Dossier : IMM-6321-13

Référence : 2014 CF 923

[TRADUCTION FRANÇAISE CERTIFIÉE, NON RÉVISÉE]

Montréal (Québec), le 29 septembre 2014

En présence de monsieur le juge Locke

ENTRE :

KALSANG WAHGMO

demanderesse

et

LE MINISTRE DE LA CITOYENNETÉ ET DE L’IMMIGRATION

défendeur

JUGEMENT ET MOTIFS

I.                   Nature de l’affaire

[1]               La Cour est saisie d’une demande de contrôle judiciaire d’une décision rendue le 12 septembre 2013 (la décision) par laquelle la Section d’appel des réfugiés (la SAR) de la Commission de l’immigration et du statut de réfugié a rejeté l’appel de la demanderesse concernant la décision du 19 février 2013 de la Section de la protection des réfugiés (la SPR) selon laquelle la demanderesse n’est ni une réfugiée au sens de la Convention ni une personne à protéger aux termes des articles 96 et 97 de la Loi sur l’immigration et la protection des réfugiés, LC 2001, c 27 (la LIPR).

II.                Faits

[2]               La demanderesse est une apatride de 17 ans d’origine tibétaine. Elle est née en Inde le 20 février 1997, mais n’a jamais obtenu la citoyenneté indienne. Ses parents sont nés au Tibet, en Chine. Ils sont tous deux des disciples du dalaï-lama et ont fui le Tibet à la suite de l’invasion chinoise de 1959. Ils vivent en Inde en tant que réfugiés en exil depuis et participent à des activités politiques liées au mouvement d’indépendance tibétain. Le père de la demanderesse a fait partie du gouvernement tibétain en exil pendant 40 ans.

[3]               En Inde, les réfugiés tibétains n’ont pas le droit de résidence permanente. Ils doivent plutôt obtenir un certificat d’enregistrement auprès du gouvernement indien grâce auquel ils peuvent rester en Inde à la condition que leur certificat soit renouvelé chaque année. Lorsque la demanderesse vivait en Inde, elle relevait du certificat d’enregistrement de ses parents parce qu’elle était âgée de moins de 16 ans.
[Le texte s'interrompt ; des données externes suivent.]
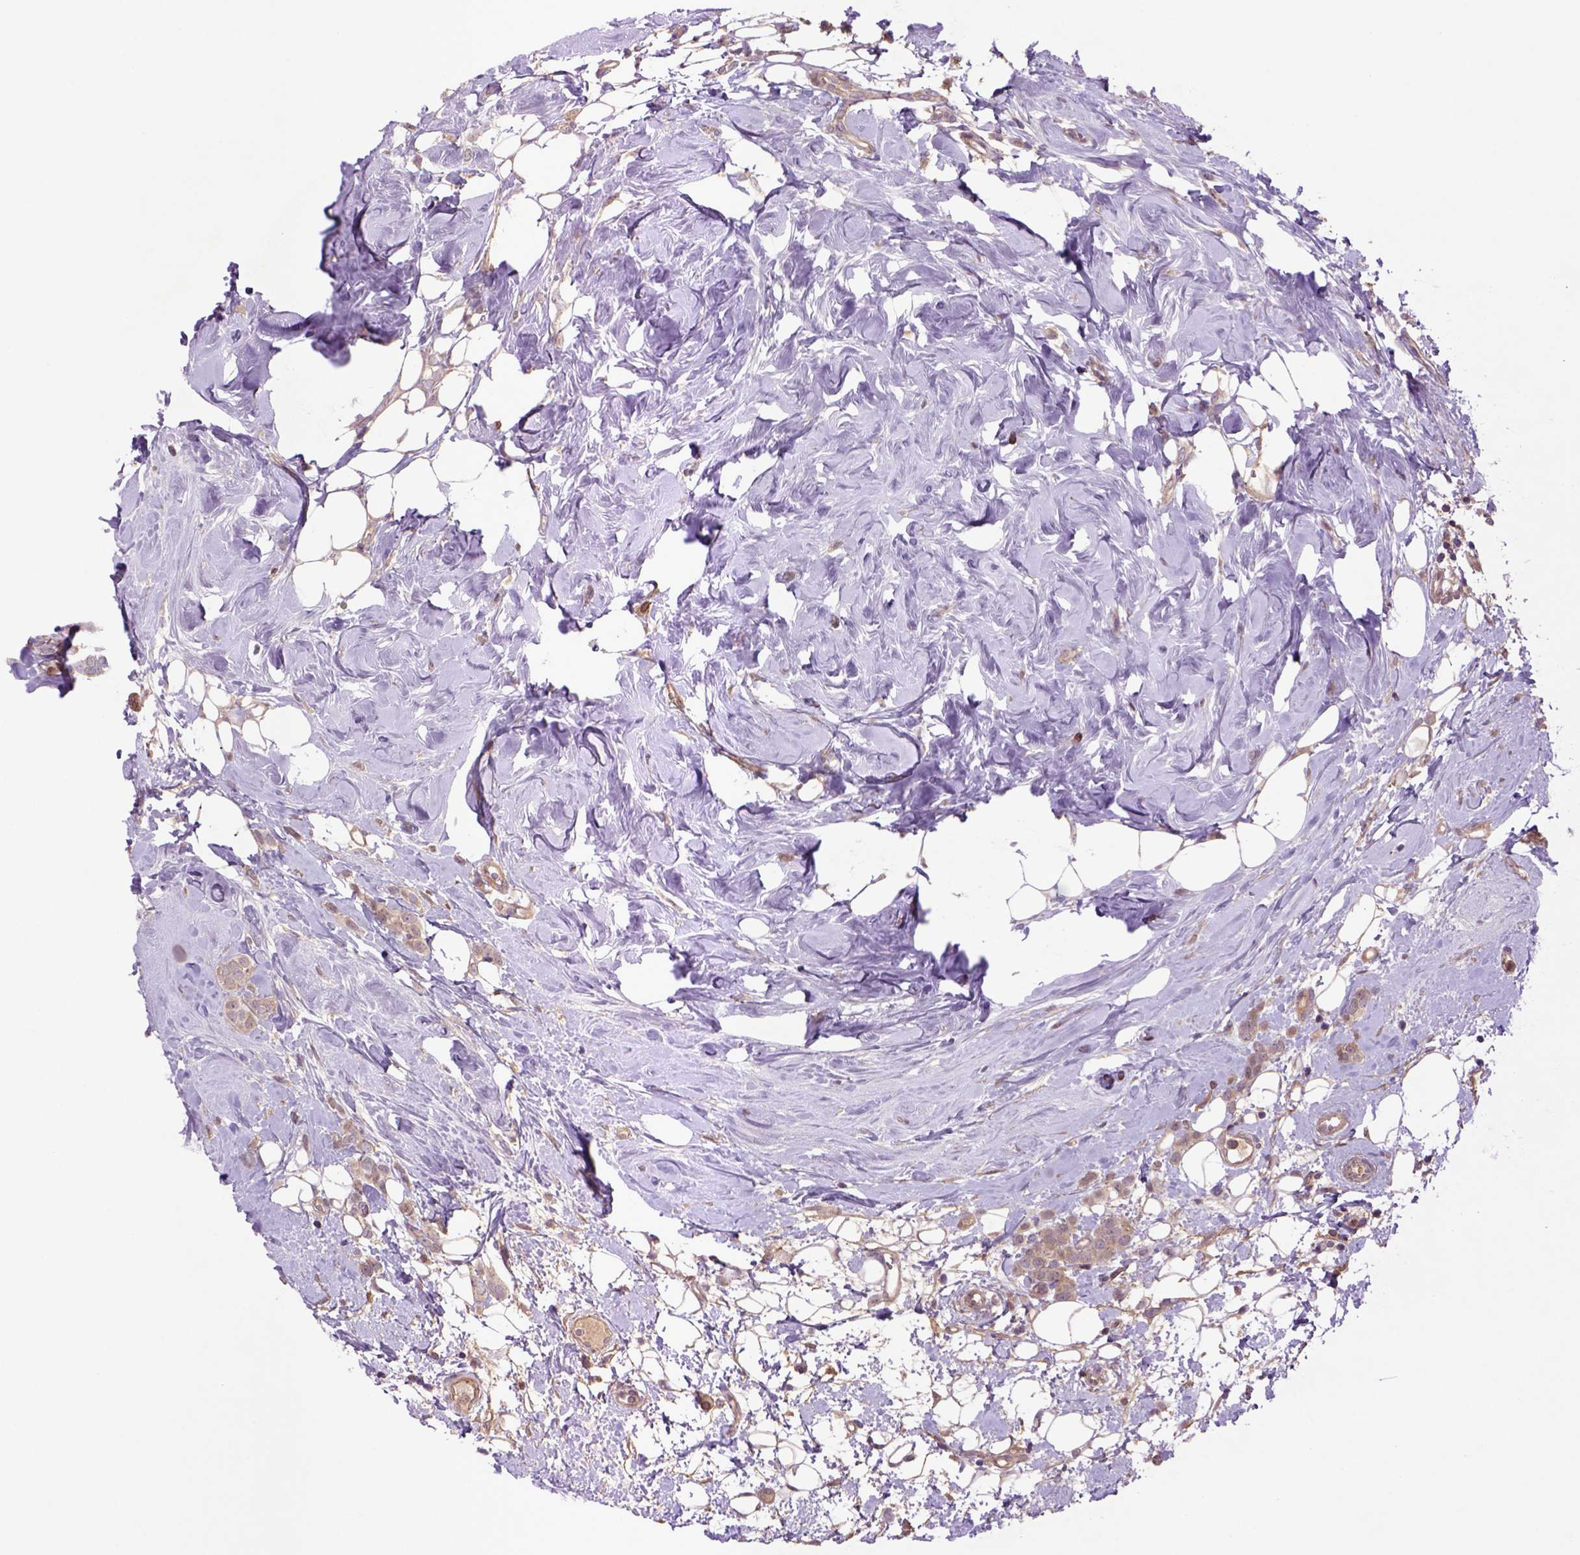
{"staining": {"intensity": "weak", "quantity": ">75%", "location": "cytoplasmic/membranous"}, "tissue": "breast cancer", "cell_type": "Tumor cells", "image_type": "cancer", "snomed": [{"axis": "morphology", "description": "Lobular carcinoma"}, {"axis": "topography", "description": "Breast"}], "caption": "Breast cancer was stained to show a protein in brown. There is low levels of weak cytoplasmic/membranous staining in about >75% of tumor cells.", "gene": "HSPBP1", "patient": {"sex": "female", "age": 49}}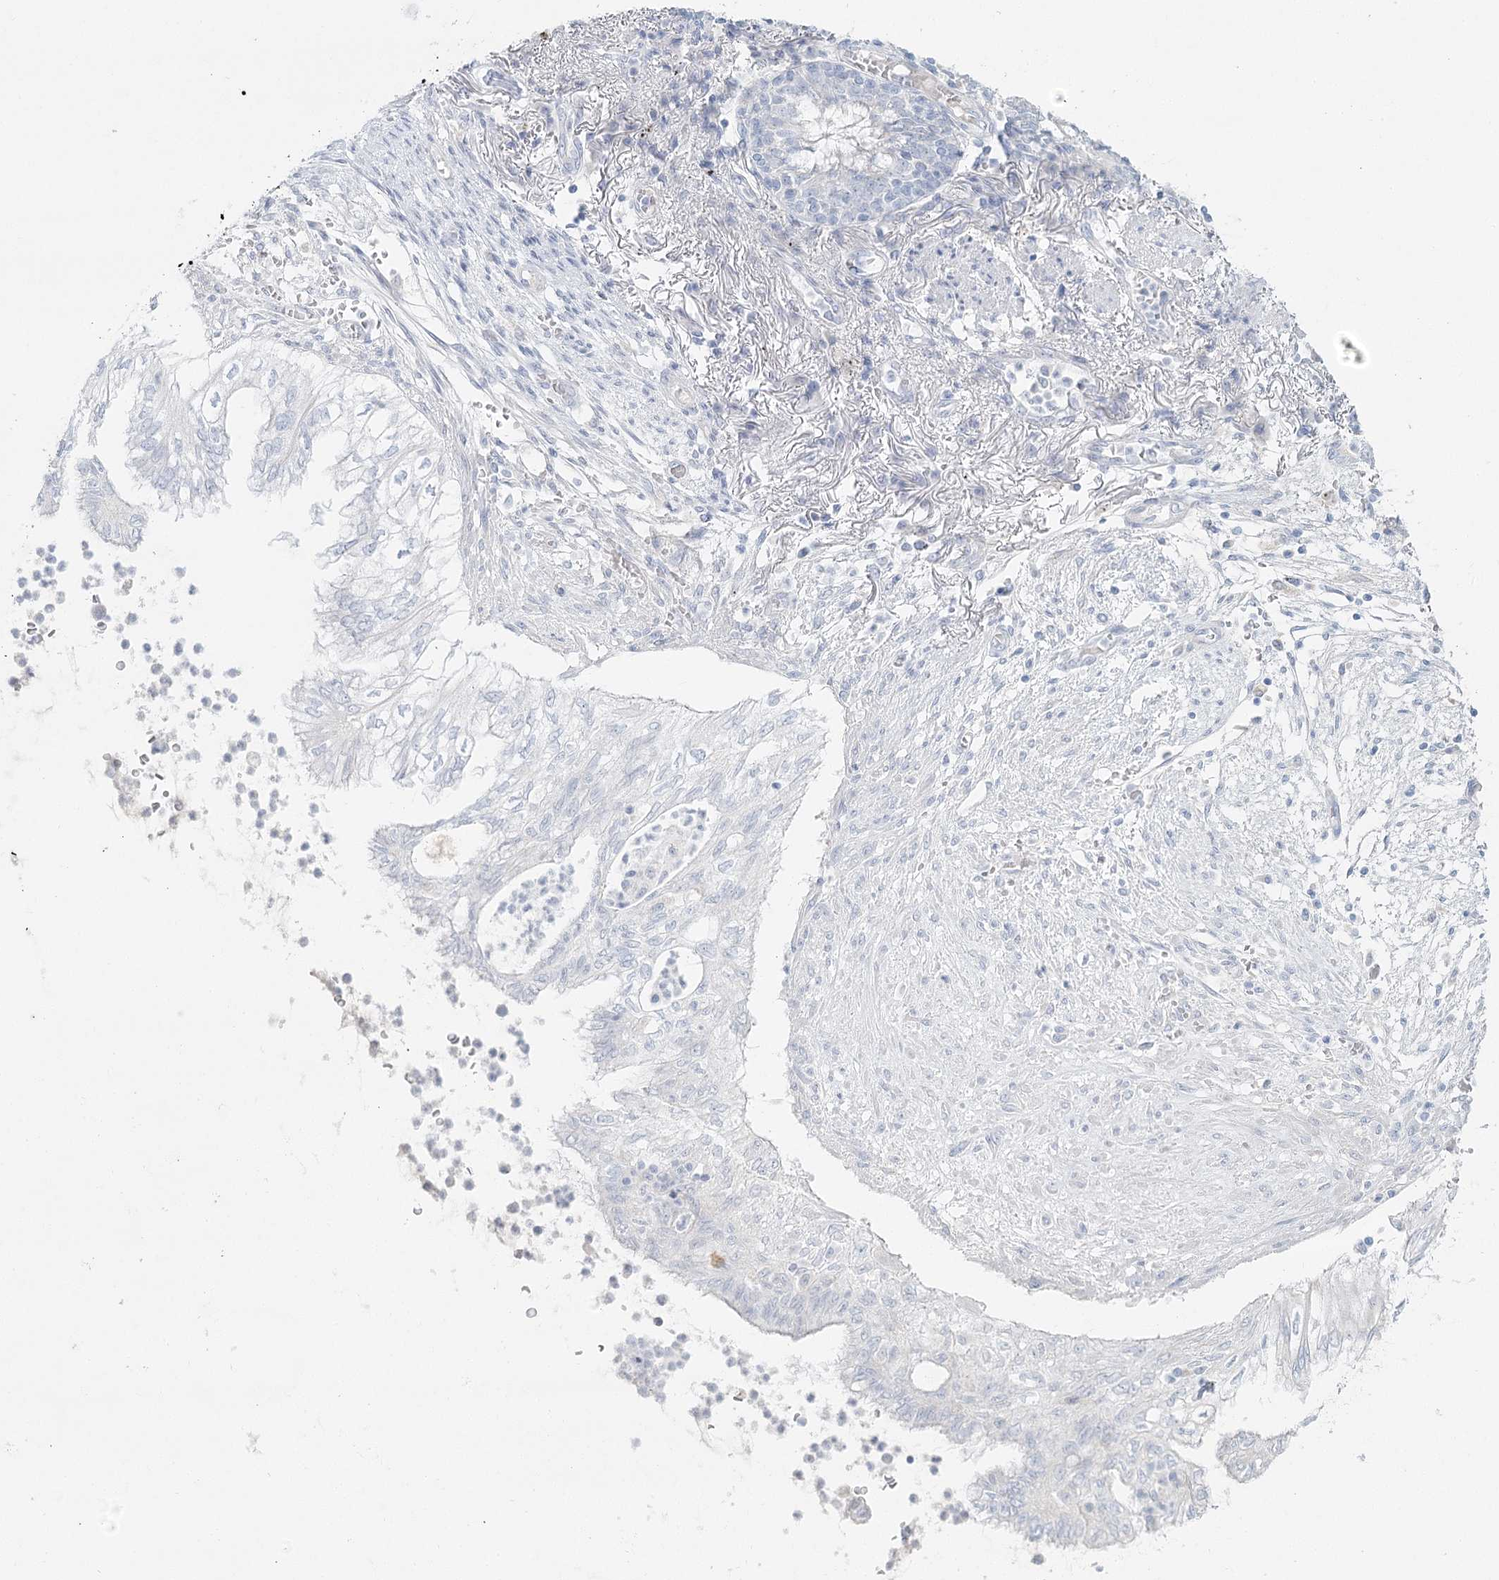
{"staining": {"intensity": "negative", "quantity": "none", "location": "none"}, "tissue": "lung cancer", "cell_type": "Tumor cells", "image_type": "cancer", "snomed": [{"axis": "morphology", "description": "Adenocarcinoma, NOS"}, {"axis": "topography", "description": "Lung"}], "caption": "Immunohistochemistry (IHC) photomicrograph of neoplastic tissue: human adenocarcinoma (lung) stained with DAB shows no significant protein expression in tumor cells.", "gene": "DMGDH", "patient": {"sex": "female", "age": 70}}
[4]               La demanderesse est arrivée au Canada en juin 2012, après avoir obtenu un visa d’étudiant. Elle a déposé une demande d’asile en septembre 2012. Elle est venue au Canada grâce à un certificat d’identité, document de voyage délivré par le gouvernement indien.

[5]               La demanderesse soutient que les Tibétains qui vivent en Inde font constamment l’objet de discrimination et craignent d’être victimes de réactions violentes à l’endroit de leurs collectivités. Ils se voient imposer des règlements, des interdictions ainsi que des restrictions quant à leurs entrées et sorties du pays. Ils n’ont pas droit à la propriété et doivent vivre dans des camps de réfugiés fournis par la collectivité tibétaine. Bien que la demanderesse ait fréquenté une école de la région, elle soutient ne pas avoir accès, en tant que réfugiée, aux mêmes possibilités d’emploi que les citoyens indiens.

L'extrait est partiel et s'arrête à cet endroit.